In the early stages of visual processing, objects and
scenes are represented by neurons with small visual receptive
fields, which only "see" a small part of the retinal image.
Each neuron can therefore provide information about local
features of a scene, but to describe a scene in terms
of objects requires that these features be combined. Objects
can cover wide areas of visual space and be partially
occluded by other objects, so the problem of binding the
separate representations of object parts into coherent
wholes is not a simple one. The computations involved
in solving the binding problem probably take place in
parallel at multiple levels of visual processing, and
the problem may only be fully "solved" at a high level
in the hierarchy of cortical visual areas.
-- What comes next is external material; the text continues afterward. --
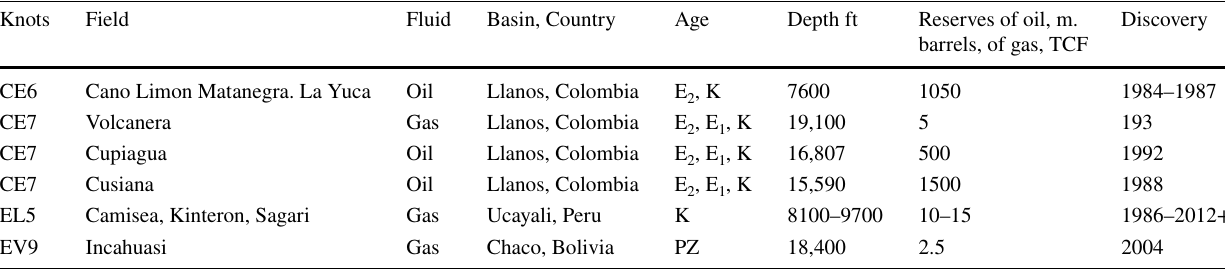
Table 1 Oil and gas fields discovered after publication of the prediction 1986 Knots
Some theorists have advanced the view that binding is
a special problem and requires a special solution because
it seems necessary to "tag" each visual neuron to signify
the object to which its activity relates. Each neuron
therefore has to carry two distinct signals, one that
indicates how effective a stimulus is falling on its receptive
field, and a second that tags it as a member of a particular
cell assembly. To make these signals distinct, von der
Malsburg proposed that the "effectiveness" signal would
be carried by a conventional code based simply on neural
firing rates, while the "tag" signal would be created
by synchronizing the spike activity of the neuron with
spikes from other neurons in the same assembly. This theory
has been elaborated by Singer and others, and supported
by a variety of neurophysiological evidence that seems
to show that neurons in the visual pathway, even at rather
low levels of processing, tend to synchronize their firing
under stimulus conditions that might favor perceptual
binding.
First, I consider whether the theory is an a priori
reasonable approach to solving the binding problem, and
conclude that it is at best incomplete. Next, I ask whether
spike synchrony can plausibly be used as an informational
code, and conclude that encoding and decoding information
in this way would be very difficult in the cerebral cortex
because of the rich and massively parallel nature of the
synaptic connections between neurons. I examine the experimental
evidence adduced to support the synchrony hypothesis,
and conclude that the evidence is largely indirect and
has no proven relevance to the issue of binding per
se. I next ask whether the binding problem is truly
of unique difficulty and requires a unique solution, or
is simply one of a number of "hard" problems in perception
that have so far eluded our understanding. I finish by
considering some strategies for solving the binding problem
that do not require the creation of a special neural code.